Transcribe the records in full; omit images.

··········

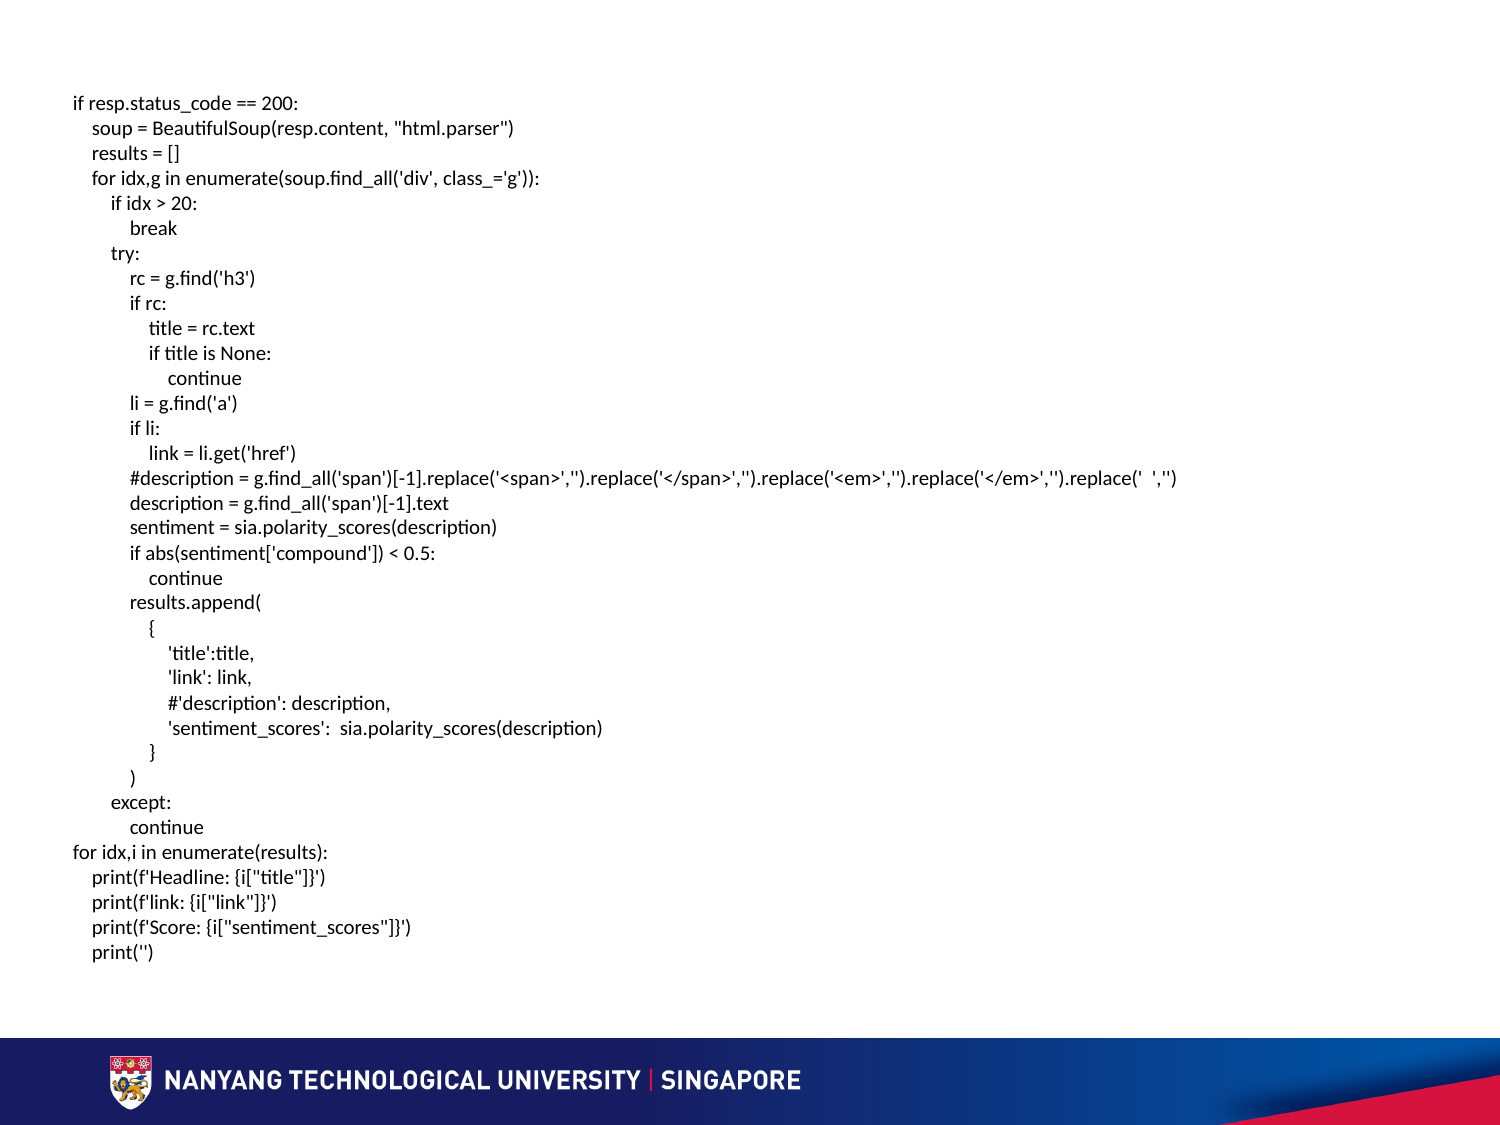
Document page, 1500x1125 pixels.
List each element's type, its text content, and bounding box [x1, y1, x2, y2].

text_box if resp.status_code == 200: soup = BeautifulSoup(resp.content, "html.parser") results = [] for idx,g in enumerate(soup.find_all('div', class_='g')): if idx > 20: break try: rc = g.find('h3') if rc: title = rc.text if title is None: continue li = g.find('a') if li: link = li.get('href') #description = g.find_all('span')[-1].replace('<span>','').replace('</span>','').replace('<em>','').replace('</em>','').replace(' ','') description = g.find_all('span')[-1].text sentiment = sia.polarity_scores(description) if abs(sentiment['compound']) < 0.5: continue results.append( { 'title':title, 'link': link, #'description': description, 'sentiment_scores': sia.polarity_scores(description) } ) except: continue for idx,i in enumerate(results): print(f'Headline: {i["title"]}') print(f'link: {i["link"]}') print(f'Score: {i["sentiment_scores"]}') print('') [39, 52, 1500, 972]
picture [0, 1038, 1500, 1125]
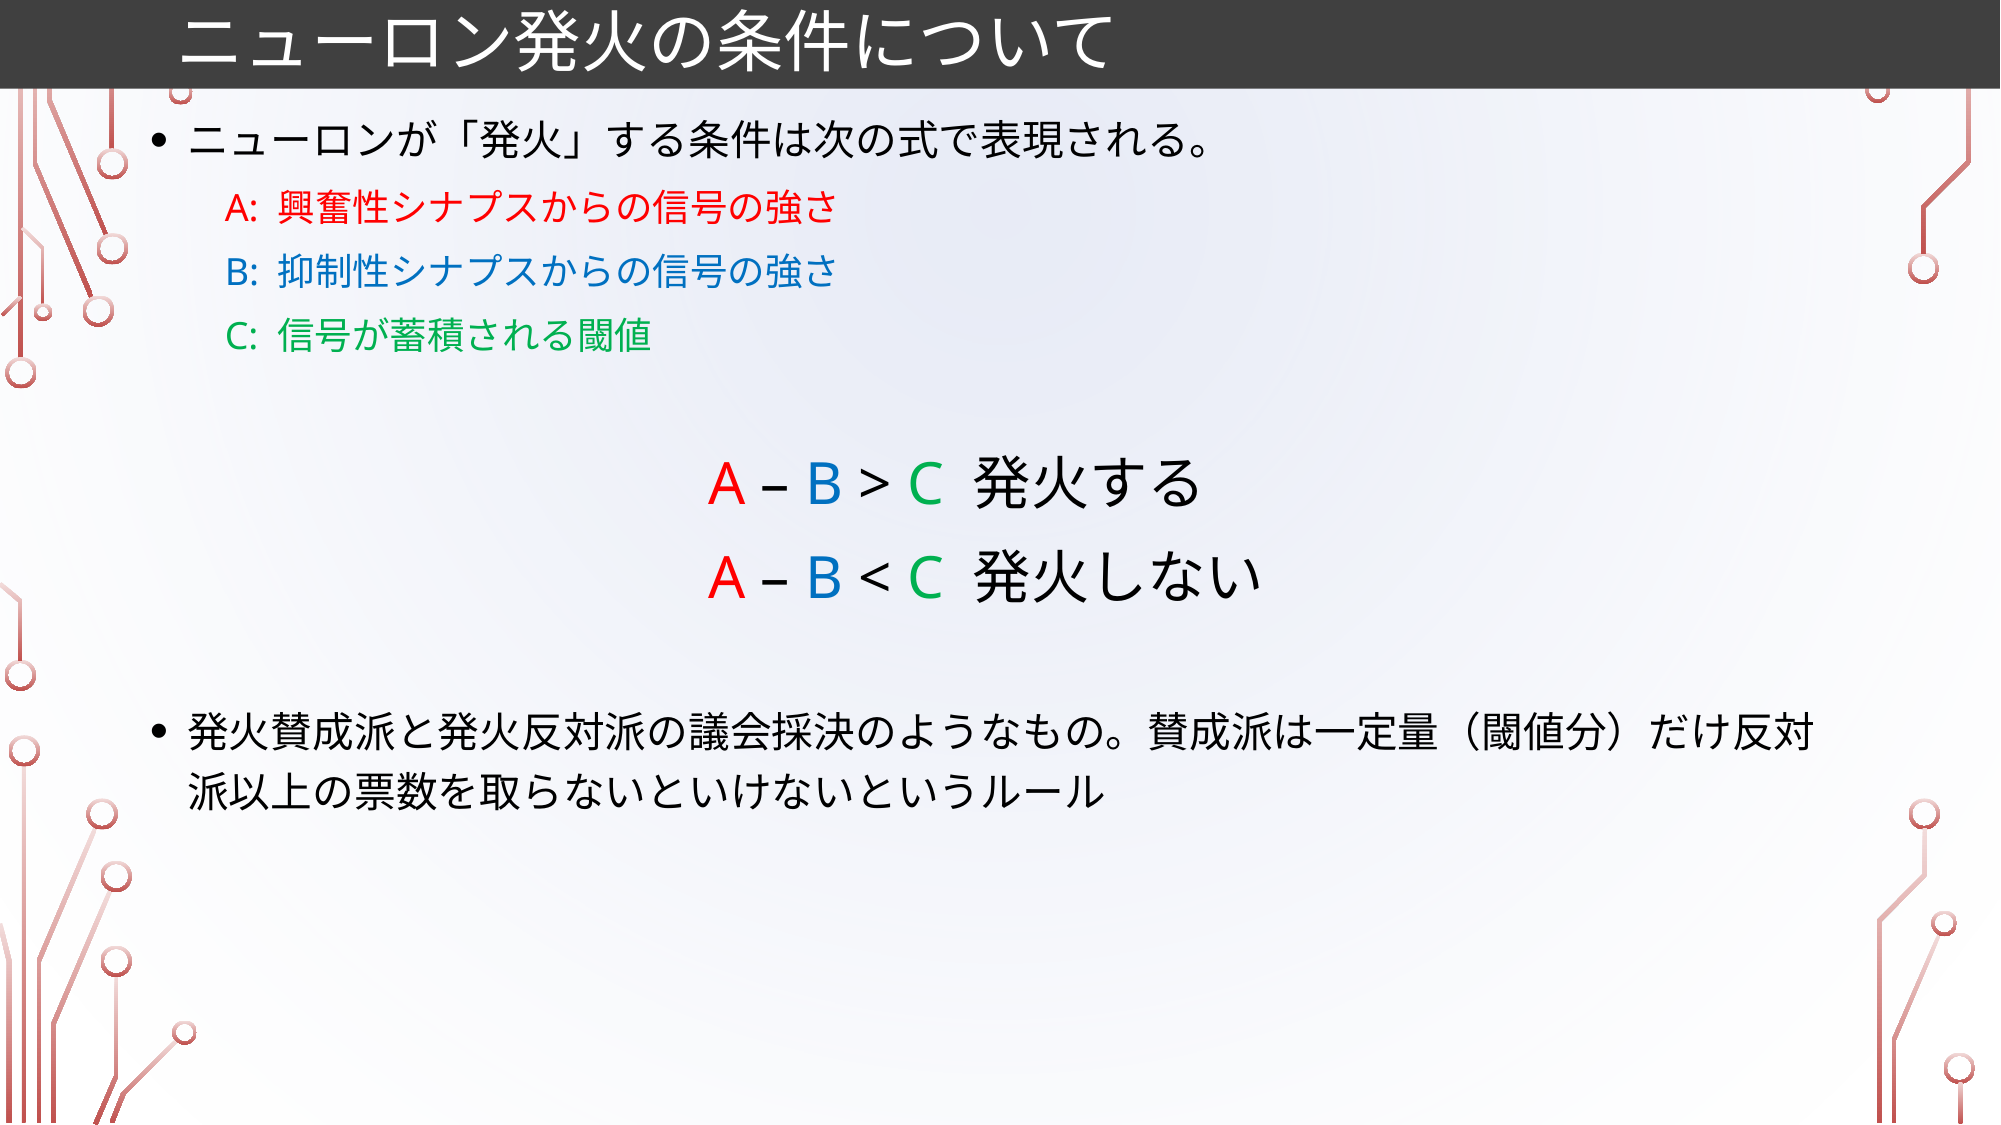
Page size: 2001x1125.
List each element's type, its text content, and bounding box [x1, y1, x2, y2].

list ニューロンが「発火」する条件は次の式で表現される。 A: 興奮性シナプスからの信号の強さ B: 抑制性シナプスからの信号の強さ C: 信号が蓄積される閾値 A – B > C 発火する A – B < C 発火しない 発火賛成派と発火反対派の議会採決のようなもの。賛成派は一定量（閾値分）だけ反対派以上の票数を取らないといけないというルール [134, 96, 1866, 1021]
title ニューロン発火の条件について [0, 0, 2000, 89]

··········

RESULT
Document page, 1500x1125 pixels.
List each element's type, its text content, and bounding box [x1, y1, x2, y2].

text_box if resp.status_code == 200: soup = BeautifulSoup(resp.content, "html.parser") results = [] for idx,g in enumerate(soup.find_all('div', class_='g')): if idx > 20: break try: rc = g.find('h3') if rc: title = rc.text if title is None: continue li = g.find('a') if li: link = li.get('href') #description = g.find_all('span')[-1].replace('<span>','').replace('</span>','').replace('<em>','').replace('</em>','').replace(' ','') description = g.find_all('span')[-1].text sentiment = sia.polarity_scores(description) if abs(sentiment['compound']) < 0.5: continue results.append( { 'title':title, 'link': link, #'description': description, 'sentiment_scores': sia.polarity_scores(description) } ) except: continue for idx,i in enumerate(results): print(f'Headline: {i["title"]}') print(f'link: {i["link"]}') print(f'Score: {i["sentiment_scores"]}') print('') [39, 52, 1500, 972]
picture [0, 1038, 1500, 1125]
Page size: 2001x1125.
List each element's type, its text content, and bounding box [x1, y1, x2, y2].

list ニューロンが「発火」する条件は次の式で表現される。 A: 興奮性シナプスからの信号の強さ B: 抑制性シナプスからの信号の強さ C: 信号が蓄積される閾値 A – B > C 発火する A – B < C 発火しない 発火賛成派と発火反対派の議会採決のようなもの。賛成派は一定量（閾値分）だけ反対派以上の票数を取らないといけないというルール [134, 96, 1866, 1021]
title ニューロン発火の条件について [0, 0, 2000, 89]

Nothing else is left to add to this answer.